◆ **Exercise brief**: Write out the lines of the data below precisely as they appear, beginning with the line that contains "genus: Rivula" and continuing up to and including the line that contains "class: Liliopsida".

◆ **Dataset rows**:
------------

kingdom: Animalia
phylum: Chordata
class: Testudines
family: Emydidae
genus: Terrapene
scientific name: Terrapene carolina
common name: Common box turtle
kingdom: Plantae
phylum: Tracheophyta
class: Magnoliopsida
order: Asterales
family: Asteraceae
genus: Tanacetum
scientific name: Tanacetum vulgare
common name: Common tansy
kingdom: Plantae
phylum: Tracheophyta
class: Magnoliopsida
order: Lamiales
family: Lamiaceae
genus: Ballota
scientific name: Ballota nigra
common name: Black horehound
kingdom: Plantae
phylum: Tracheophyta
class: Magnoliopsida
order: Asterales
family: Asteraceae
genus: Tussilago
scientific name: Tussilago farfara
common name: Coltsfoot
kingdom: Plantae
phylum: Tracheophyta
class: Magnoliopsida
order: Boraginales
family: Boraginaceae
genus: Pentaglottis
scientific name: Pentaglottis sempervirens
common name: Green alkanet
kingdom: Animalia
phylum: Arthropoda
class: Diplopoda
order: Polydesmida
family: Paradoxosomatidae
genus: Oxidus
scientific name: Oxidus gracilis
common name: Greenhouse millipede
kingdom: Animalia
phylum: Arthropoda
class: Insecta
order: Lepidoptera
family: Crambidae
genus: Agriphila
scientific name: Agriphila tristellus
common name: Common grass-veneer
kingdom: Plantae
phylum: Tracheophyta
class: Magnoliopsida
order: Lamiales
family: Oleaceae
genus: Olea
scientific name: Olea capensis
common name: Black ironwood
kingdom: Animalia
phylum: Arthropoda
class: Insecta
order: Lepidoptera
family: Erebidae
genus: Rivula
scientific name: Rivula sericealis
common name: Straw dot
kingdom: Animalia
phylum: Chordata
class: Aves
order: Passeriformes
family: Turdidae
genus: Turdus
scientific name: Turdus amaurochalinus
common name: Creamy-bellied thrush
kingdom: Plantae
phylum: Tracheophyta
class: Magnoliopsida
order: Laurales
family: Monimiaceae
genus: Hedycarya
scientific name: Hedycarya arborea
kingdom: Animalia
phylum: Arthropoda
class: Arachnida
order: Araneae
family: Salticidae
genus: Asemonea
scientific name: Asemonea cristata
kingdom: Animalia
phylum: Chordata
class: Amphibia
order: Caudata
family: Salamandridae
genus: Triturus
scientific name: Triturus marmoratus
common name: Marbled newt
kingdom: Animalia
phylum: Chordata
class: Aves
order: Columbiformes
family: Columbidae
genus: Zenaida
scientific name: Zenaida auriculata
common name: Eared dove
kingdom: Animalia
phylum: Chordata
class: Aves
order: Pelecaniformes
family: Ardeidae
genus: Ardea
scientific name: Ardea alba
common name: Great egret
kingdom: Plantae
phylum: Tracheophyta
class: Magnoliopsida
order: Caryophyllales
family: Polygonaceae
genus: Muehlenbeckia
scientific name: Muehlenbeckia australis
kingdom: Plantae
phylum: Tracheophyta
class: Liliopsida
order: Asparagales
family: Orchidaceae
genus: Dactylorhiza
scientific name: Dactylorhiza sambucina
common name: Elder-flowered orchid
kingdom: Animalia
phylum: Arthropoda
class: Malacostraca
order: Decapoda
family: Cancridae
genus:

------------

◆ **The answer**:
genus: Rivula
scientific name: Rivula sericealis
common name: Straw dot
kingdom: Animalia
phylum: Chordata
class: Aves
order: Passeriformes
family: Turdidae
genus: Turdus
scientific name: Turdus amaurochalinus
common name: Creamy-bellied thrush
kingdom: Plantae
phylum: Tracheophyta
class: Magnoliopsida
order: Laurales
family: Monimiaceae
genus: Hedycarya
scientific name: Hedycarya arborea
kingdom: Animalia
phylum: Arthropoda
class: Arachnida
order: Araneae
family: Salticidae
genus: Asemonea
scientific name: Asemonea cristata
kingdom: Animalia
phylum: Chordata
class: Amphibia
order: Caudata
family: Salamandridae
genus: Triturus
scientific name: Triturus marmoratus
common name: Marbled newt
kingdom: Animalia
phylum: Chordata
class: Aves
order: Columbiformes
family: Columbidae
genus: Zenaida
scientific name: Zenaida auriculata
common name: Eared dove
kingdom: Animalia
phylum: Chordata
class: Aves
order: Pelecaniformes
family: Ardeidae
genus: Ardea
scientific name: Ardea alba
common name: Great egret
kingdom: Plantae
phylum: Tracheophyta
class: Magnoliopsida
order: Caryophyllales
family: Polygonaceae
genus: Muehlenbeckia
scientific name: Muehlenbeckia australis
kingdom: Plantae
phylum: Tracheophyta
class: Liliopsida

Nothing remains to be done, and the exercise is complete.